Raue Sitten, die dort herrschen. Ryukotsusei beweist seinen messerscharfen Verstand, und es sollte mich nicht wundern, wenn der die drohende Lebensgefahr gegenüber dem Älteren auch von seinem Hals lieber weit weghält: Beide aus dem Weg schaffen, Vater und Erstgeborenen, aber dass dieses Komplott zufällig mit Myougas Fluchtplänen überschneidet, wäre zu viel gewünscht. Ablenkung jedoch...

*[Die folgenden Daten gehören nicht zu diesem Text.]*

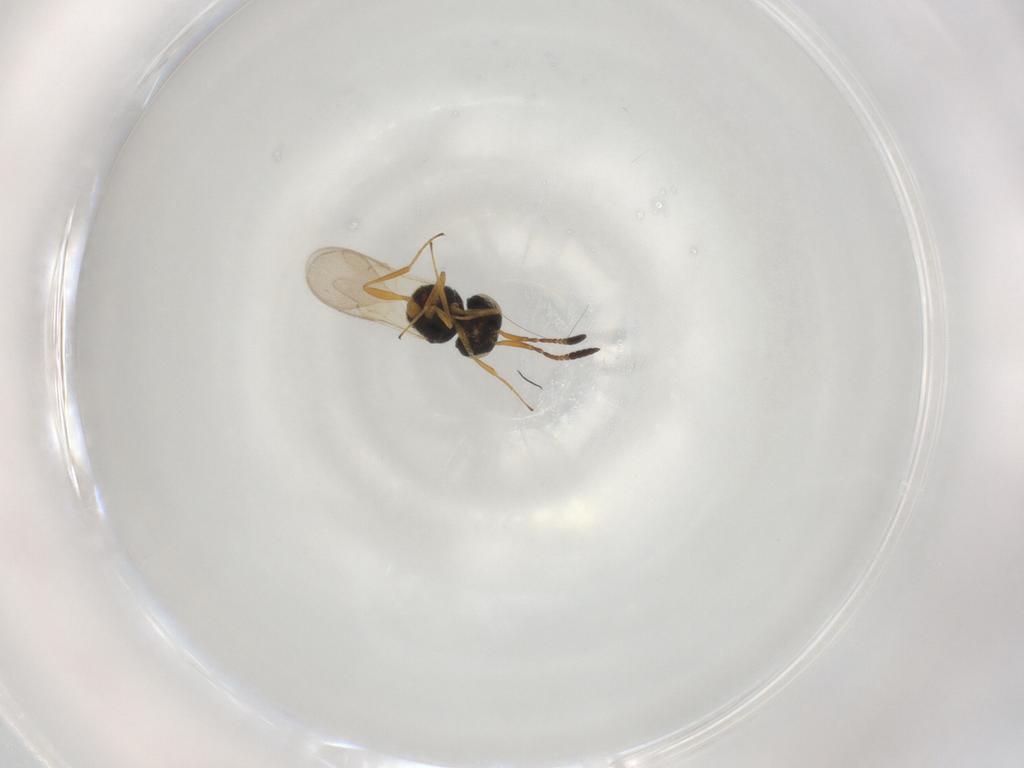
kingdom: Animalia
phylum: Arthropoda
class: Insecta
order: Hymenoptera
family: Scelionidae
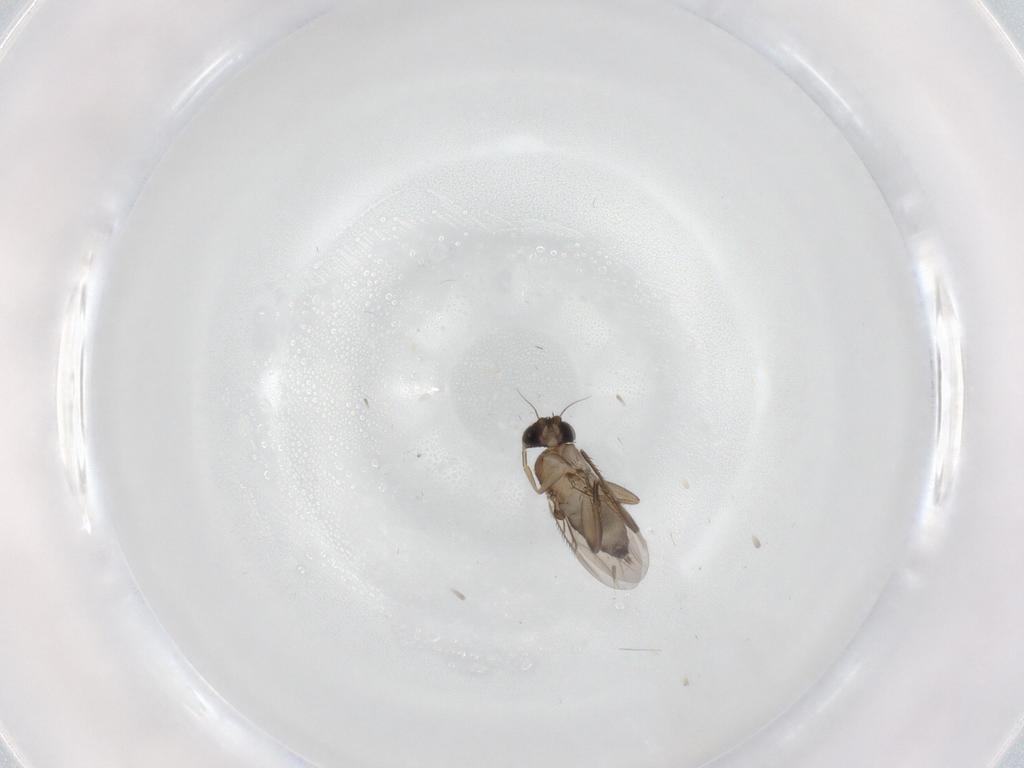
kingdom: Animalia
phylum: Arthropoda
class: Insecta
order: Diptera
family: Phoridae
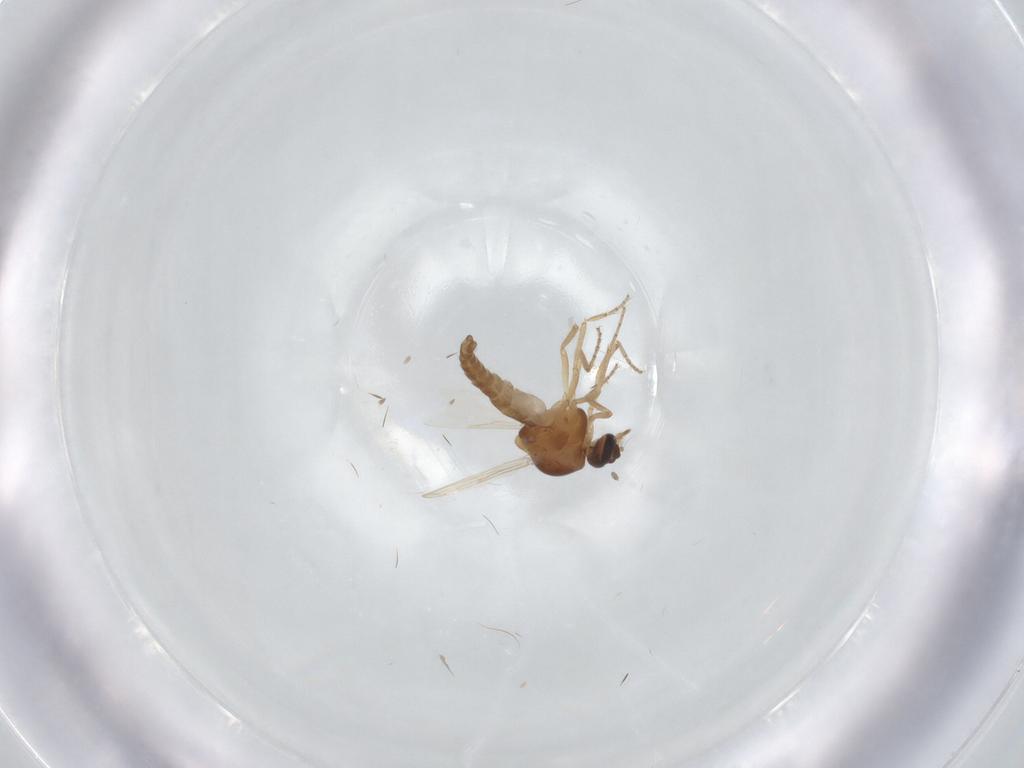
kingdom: Animalia
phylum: Arthropoda
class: Insecta
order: Diptera
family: Ceratopogonidae
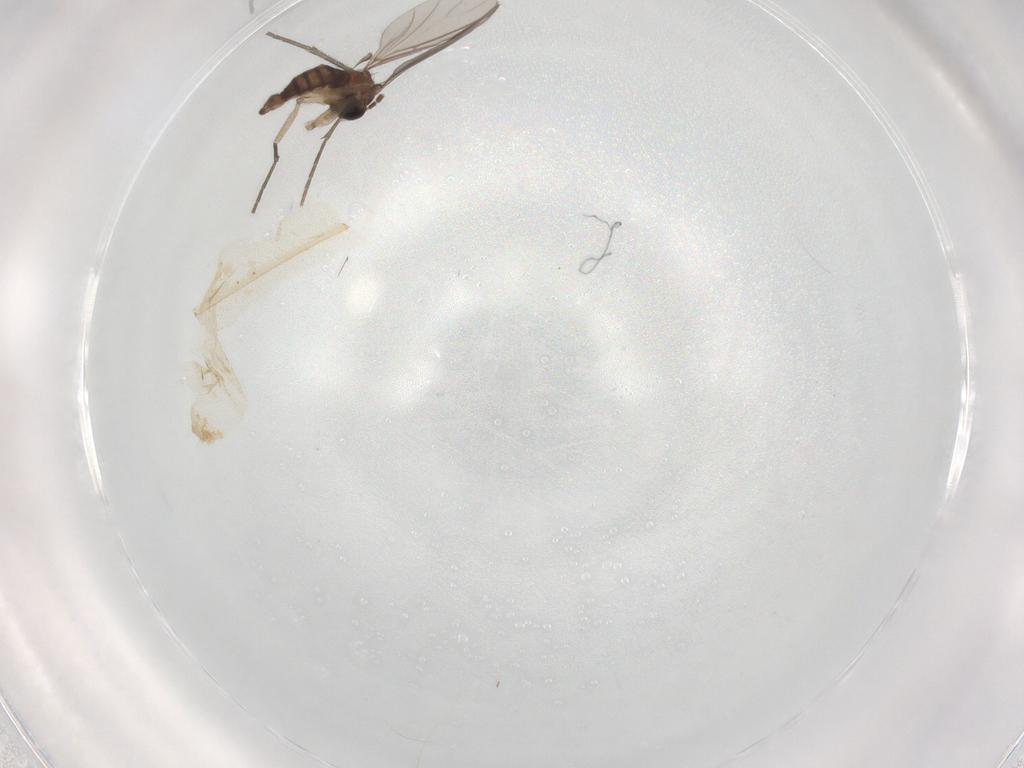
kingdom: Animalia
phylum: Arthropoda
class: Insecta
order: Diptera
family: Sciaridae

Ich grüble noch etwas, ob der Schamane Freund oder Feind ist. Er schien es zu bereuen, dass er zwei Wochen nicht zum Heilen vorgelassen wurde und im Gegensatz zu dem geringfügig mitleidsfähigen König Ryuichi auch nicht sofort als abwegig einzustufen, dass der Älteste einen Spion bemerkte. Dazu das magische Blut in Myougas Adern, huh! Zumindest ist dessen Rolle als Heiler nachvollziehbar und nützlich. Umso morbider, dass er auch nur schalten und walten darf, um die Hinrichtung und den Spaß an der Sache auszukosten. Ruyichi, deine Arroganz ist eines Vorbilds unter Monstern würdig!

Viele Grüße, Morgi
Von: Morgi
2022-11-25T09:31:45+00:00 25.11.2022 10:31
Hallo!

Was für ein Nervenkitzel. Ich bin hellauf begeistert, wie es schon bei Nekohiko hinter dem Bannkreis aussah und wie du das noch einmal in der Drachenburg übertriffst. Erst war ich davon überzeugt, er würde durch die Kanalisation schlüpfen und sah schon einen Taishou durch Unrat kriechen, aber ein Badehaus? Und wo ein König mit Söhnen ist, dürfte eine Mutter nicht allzu weit entfernt sein (schön, dass Sesshoumarus Mama ihren Ruf unter den beiden Vasallen hat, hihi).
Ich freue mich sehr, dass wir auf diese lebensmüde Reise mitgenommen werden. Hineinkommen ist knifflig, herauskommen nahezu unmöglich. Wie geschwächt müsste der Taishou sein, um an der Übermacht auch nur die Hälfte des Weges vorbeizuschlüpfen... ich bin ahnungslos, und das genieß ich!